THE TASK: Make an exact copy of all the records that follow, apart from the pictures.

RECORDS FOR PROCESSING:
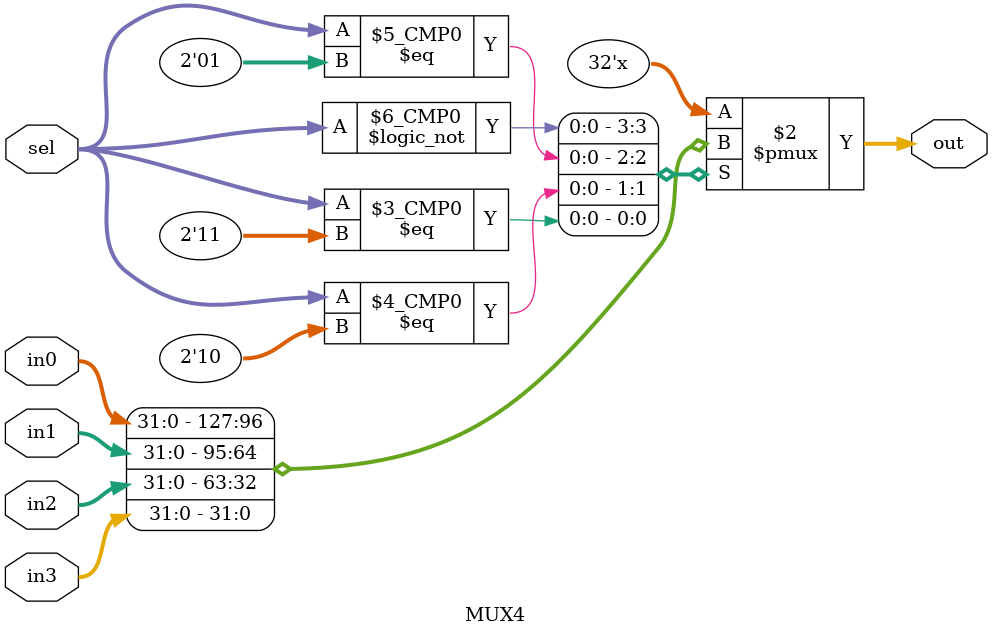
<source format=v>
`timescale 1ns / 1ps


module REG #(parameter MSB = 31, LSB = 0)(
    input clk, hold, clear,
    input [MSB:LSB] in,
    output reg [MSB:LSB] out
    );
    initial begin
        out <= 0;
    end
    always @(posedge clk) begin
        if(clear) out <= 0;
        else if(hold) out <= out;
        else out <= in;
    end
endmodule

module ADD #(parameter MSB = 31, LSB = 0) (
    input [MSB:LSB] in0, in1,
    output [MSB:LSB] out
    );
    assign out = in0+in1;
endmodule

module MUX2 #(parameter MSB = 31, LSB = 0) (
    input [MSB:LSB] in0, in1,
    input sel,
    output reg [MSB:LSB] out
    );
    always @(*) begin
        case(sel)
            1'b0: out <= in0;
            1'b1: out <= in1;
        endcase
    end
endmodule

module MUX4 #(parameter MSB = 31, LSB = 0) (
    input [MSB:LSB] in0, in1, in2, in3,
    input [1:0]sel,
    output reg [MSB:LSB] out
    );
    always @(*) begin
        case(sel)
            2'b00: out <= in0;
            2'b01: out <= in1;
            2'b10: out <= in2;
            2'b11: out <= in3;
        endcase
    end
endmodule
</source>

FINAL ANSWER:
<source format=v>
`timescale 1ns / 1ps


module REG #(parameter MSB = 31, LSB = 0)(
    input clk, hold, clear,
    input [MSB:LSB] in,
    output reg [MSB:LSB] out
    );
    initial begin
        out <= 0;
    end
    always @(posedge clk) begin
        if(clear) out <= 0;
        else if(hold) out <= out;
        else out <= in;
    end
endmodule

module ADD #(parameter MSB = 31, LSB = 0) (
    input [MSB:LSB] in0, in1,
    output [MSB:LSB] out
    );
    assign out = in0+in1;
endmodule

module MUX2 #(parameter MSB = 31, LSB = 0) (
    input [MSB:LSB] in0, in1,
    input sel,
    output reg [MSB:LSB] out
    );
    always @(*) begin
        case(sel)
            1'b0: out <= in0;
            1'b1: out <= in1;
        endcase
    end
endmodule

module MUX4 #(parameter MSB = 31, LSB = 0) (
    input [MSB:LSB] in0, in1, in2, in3,
    input [1:0]sel,
    output reg [MSB:LSB] out
    );
    always @(*) begin
        case(sel)
            2'b00: out <= in0;
            2'b01: out <= in1;
            2'b10: out <= in2;
            2'b11: out <= in3;
        endcase
    end
endmodule
</source>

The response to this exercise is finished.